Respondent contends nevertheless that appellant is estopped from challenging for the first time on appeal the procedure followed in the trial court when, as asserted by respondent, the appellant participated and acquiesced therein at the hearing in the court below. We are not unmindful of the rule that upon appeal a reversal may not be urged by reason of errors occurring in the trial court when a party has invited or failed to challenge erroneous rulings or procedure therein. The trial court is entitled to protection against thus being led into an erroneous ruling or procedure, and the adverse party in the action is entitled to have timely objection made in the trial court so that he may have an opportunity to meet the same and chart his course in that forum. Lyle v. Lyle, 53 Cal.App.2d 552, 127 P.2d 1006; 2 Cal.Jur. 241; Cummings v. Cummings, 97 Cal.App. 144, 275 P. 245. However, in the case at bar we cannot perceive wherein appellant either invited or acquiesced in the erroneous procedure followed by the trial judge. When the court first intimated an intention upon his part to refer the matter to an investigator, appellant's counsel demurred and said “I don't think there is any necessity for that.” Again appellant's counsel, according to the authenticated record before us, noted an exception to the order of reference and also filed exceptions to the proposed findings of fact, conclusions of law and the formal order, in all of which appellant emphasized her objections to the procedure followed in referring the matter to an investigator and in predicating the order affecting custody upon such investigator's recommendations. We must, therefore, conclude that appellant's objections to the procedure followed were timely and that both respondent and the court acted with knowledge thereof.

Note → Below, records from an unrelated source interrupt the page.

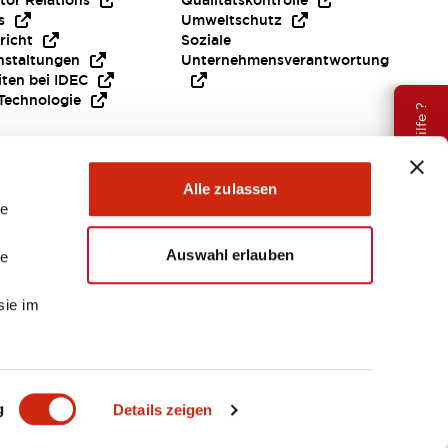
tor Relations
Qualitätskontrolle
s
Umweltschutz
richt
Soziale
nstaltungen
Unternehmensverantwortung
iten bei IDEC
Technologie
Brauche Hilfe ?
Alle zulassen
le
Auswahl erlauben
le
sie im
EMEA
g
Details zeigen
ENTE & DATEIEN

We do not deem it necessary to discuss or decide the question as to whether respondent was entitled to file a supplemental affidavit on December 27, 1941, because it is at once apparent that the ruling and order of the court made November 7, 1941, could not have been influenced thereby, and in any event, as heretofore pointed out the trial judge according to his own declaration predicated his orders primarily and exclusively upon the report and recommendations of the investigator which he unequivocally stated “would be final.”
The foregoing conclusions at which we have arrived render it unnecessary to consider other points raised.
For the reasons herein stated the orders and each of them from which these appeals were taken are reversed and the cause remanded with directions to the court below to proceed with a hearing or hearings on the order to show cause in accordance with the views herein expressed.
YORK, P. J., and DORAN, J., concurred.